I am thinking about this today because of the events that have transpired at my alma mater, the progressive bastion, Swarthmore College. At my old school, documents surfaced (and were published in the student newspapers) that called into question the nature of that culture. Young men wrote of a “rape attic” in one of the fraternities, and bragged about efforts to abuse women. Fortunately, when the documents came to light, action was swift. Unfortunately, as it must seem, knowledge of what had gone on must have existed in the community well before the documents were published in the student newspapers.

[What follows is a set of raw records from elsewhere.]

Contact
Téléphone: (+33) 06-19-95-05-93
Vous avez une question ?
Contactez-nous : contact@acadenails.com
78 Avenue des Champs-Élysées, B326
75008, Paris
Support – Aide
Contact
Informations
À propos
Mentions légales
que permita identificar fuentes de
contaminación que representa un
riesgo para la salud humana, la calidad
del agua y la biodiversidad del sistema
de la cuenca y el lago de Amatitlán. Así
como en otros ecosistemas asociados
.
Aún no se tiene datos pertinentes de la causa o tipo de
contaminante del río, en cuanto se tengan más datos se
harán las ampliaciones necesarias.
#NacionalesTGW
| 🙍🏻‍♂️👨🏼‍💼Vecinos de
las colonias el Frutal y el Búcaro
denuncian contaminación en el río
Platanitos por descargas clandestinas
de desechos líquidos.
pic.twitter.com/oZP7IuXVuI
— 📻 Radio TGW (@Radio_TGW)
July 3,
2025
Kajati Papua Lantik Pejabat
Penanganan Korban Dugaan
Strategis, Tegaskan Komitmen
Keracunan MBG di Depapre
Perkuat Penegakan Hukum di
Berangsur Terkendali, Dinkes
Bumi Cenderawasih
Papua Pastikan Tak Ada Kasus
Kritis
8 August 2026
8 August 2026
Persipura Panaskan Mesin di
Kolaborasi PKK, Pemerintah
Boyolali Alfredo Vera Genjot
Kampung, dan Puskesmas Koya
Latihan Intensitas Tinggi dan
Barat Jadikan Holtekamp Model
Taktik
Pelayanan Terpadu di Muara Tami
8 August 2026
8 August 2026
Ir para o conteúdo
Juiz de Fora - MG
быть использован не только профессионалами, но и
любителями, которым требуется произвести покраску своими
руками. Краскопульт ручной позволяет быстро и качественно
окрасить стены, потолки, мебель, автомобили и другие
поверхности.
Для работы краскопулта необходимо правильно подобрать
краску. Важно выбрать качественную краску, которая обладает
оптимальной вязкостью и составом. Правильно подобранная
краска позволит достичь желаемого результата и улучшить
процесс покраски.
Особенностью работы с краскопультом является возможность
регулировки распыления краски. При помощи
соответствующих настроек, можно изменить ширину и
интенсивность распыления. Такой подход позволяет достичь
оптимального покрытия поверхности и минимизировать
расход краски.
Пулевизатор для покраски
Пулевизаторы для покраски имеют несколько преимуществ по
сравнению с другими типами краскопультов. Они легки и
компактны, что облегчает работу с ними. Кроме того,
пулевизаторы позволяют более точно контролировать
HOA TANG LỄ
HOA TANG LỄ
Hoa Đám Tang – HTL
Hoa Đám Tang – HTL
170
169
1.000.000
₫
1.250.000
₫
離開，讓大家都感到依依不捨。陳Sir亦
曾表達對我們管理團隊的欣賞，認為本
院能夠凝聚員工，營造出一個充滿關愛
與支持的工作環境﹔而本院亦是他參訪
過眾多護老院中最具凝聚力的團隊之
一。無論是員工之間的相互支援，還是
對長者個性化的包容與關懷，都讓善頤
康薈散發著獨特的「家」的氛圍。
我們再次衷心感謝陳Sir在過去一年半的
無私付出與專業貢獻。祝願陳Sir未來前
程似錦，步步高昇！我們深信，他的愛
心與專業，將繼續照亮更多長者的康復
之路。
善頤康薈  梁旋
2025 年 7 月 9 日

I know several women who men have sexually assaulted. Too many. I have seen how the assaults have shaped their lives. And strangely, I know no men who have sexually assaulted women. And that cannot be true. I know this. Because we must know that it isn’t just one man, or a few men committing these acts of violence—one or a handful of perpetrators and many victims. I would surmise that there are nearly as many perpetrators as there are victims.
The easy thing is to see men who commit violence as somehow uneducated, or unenlightened. The chants of “No means yes! Yes means anal!” at Yale, or the actions revealed in the documents at Swarthmore show that violence permeates all corners—high and low. You can be brilliant and assault women. I would hazard that one could be called or thought of as a “good man” by many, and assault women.
A friend posits that it is testosterone—she calls it “the most dangerous thing in the world”—that is at the root of male violence. And perhaps, but that seems like a broad stroke. There is a positive power in masculinity. However, a masculinity that seeks to control, denigrate, degrade, and rape, is foreign to me. These are not values that resonate or connect with anything eternal. My friends who point to the evolutionary roots of male violence—as if distant biology superseded any moral imperative—also seem to be making an excuse.
And yet, “we know better” is belied by the behavior of too many men in too many places. It is time to look in the mirror, as men, and to hold each other accountable. Because, if we all know a victim of sexual violence, we also know a perpetrator.